Sorting Algorithms: How Does it Work?
Sorting Algorithms: How Does it Work?
Why are all of our comparison-based algorithms giving O(nlogn)? Why not O(n)? Or—even better—O(1)?
To know that a list is absolutely, positively sorted in a comparison-based algorithm, every element needs to be compared with every other element at least once. That means we can't have an O(1) algorithm.
Yeah, we're upset about it too.
But let's ignore the specifics of each algorithm and think about sorting in general. Say a cereal company came out with three brand new flavors: Sugar Coma, Sweet Tooth Decay, and I Can't Believe it's Not Chocolate.
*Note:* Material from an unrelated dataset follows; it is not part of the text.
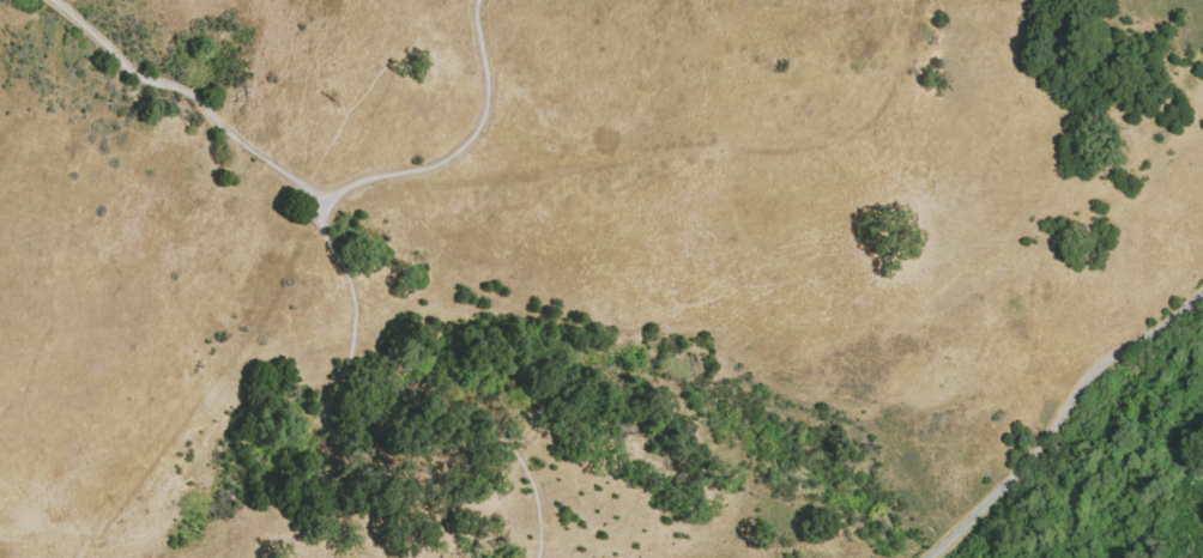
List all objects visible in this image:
road: (193, 94)
road: (461, 152)
road: (1059, 417)
road: (383, 427)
There's nothing Shmoop loves more than synthetic chocolate product with 200% of our daily recommended serving of sugar. You want to try them all, but you aren't sure which one to buy first. It's a serious issue. If you represent the cereals with letters:
s = Sugar Coma
w = Sweet Tooth Decay
c = I Can't Believe it's Not Chocolate
Then you could buy them in six different orders.
s, w, c | w, s, c | c, w, s |
s, c w | w, c, s | c, s, w |
At the very least, you can compare every element to every other element exactly once. If you compare n (three) elements n (three) times, the runtime's O(n2).
Ooooor, you could use a handy-dandy decision tree, which shows every way we could order the three cereals.
In the tastefully colored decision tree that shows every comparison with nodes—the circles—and every possible flavor ordering on a leaf—the rectangles. Because of all the possible combinations, this tree needs a certain number of levels—or a minimum depth—to actually list every way we could assault our teeth.
Mmm, synthetic chocolate product.
With every level of the tree that we add, we double the possible number of nodes, meaning that every time we add a layer, we multiply the number of nodes. Whenever there's a multiplication-turned-addition relationship, we know we've stumbled on something logarithmic.
There are 3! orderings, so…we need a minimum number of levels to have that many leaves. We could write out a proof with all the sums and the products, or we could not.
Trust us when we say that taking the log of 3! is greater than or equal to 3log3. If we were to look at a list of arbitrary length n, the height of the tree (and number of comparisons we'd need to make before finding the correct pairing) is
nlogn
which is the same runtime for Merge Sort and (sometimes) Quick Sort.
So when you're designing the next great sorting algorithm, shoot to make it run in nlogn time. Then treat yourself to some synthetic chocolate product.
Non-Comparison Sorts
Even if we don't need to represent the sort with a comparison tree, we still need to go through the list at least once, so the best we can possibly do is O(n) time.
But non-comparison sorts still rely on other things. Like Radix Sort, which needs to have a small number of digits or characters, these sorts could take more time or space (or both) than comparison sorts.
Tread lightly, young grasshopper.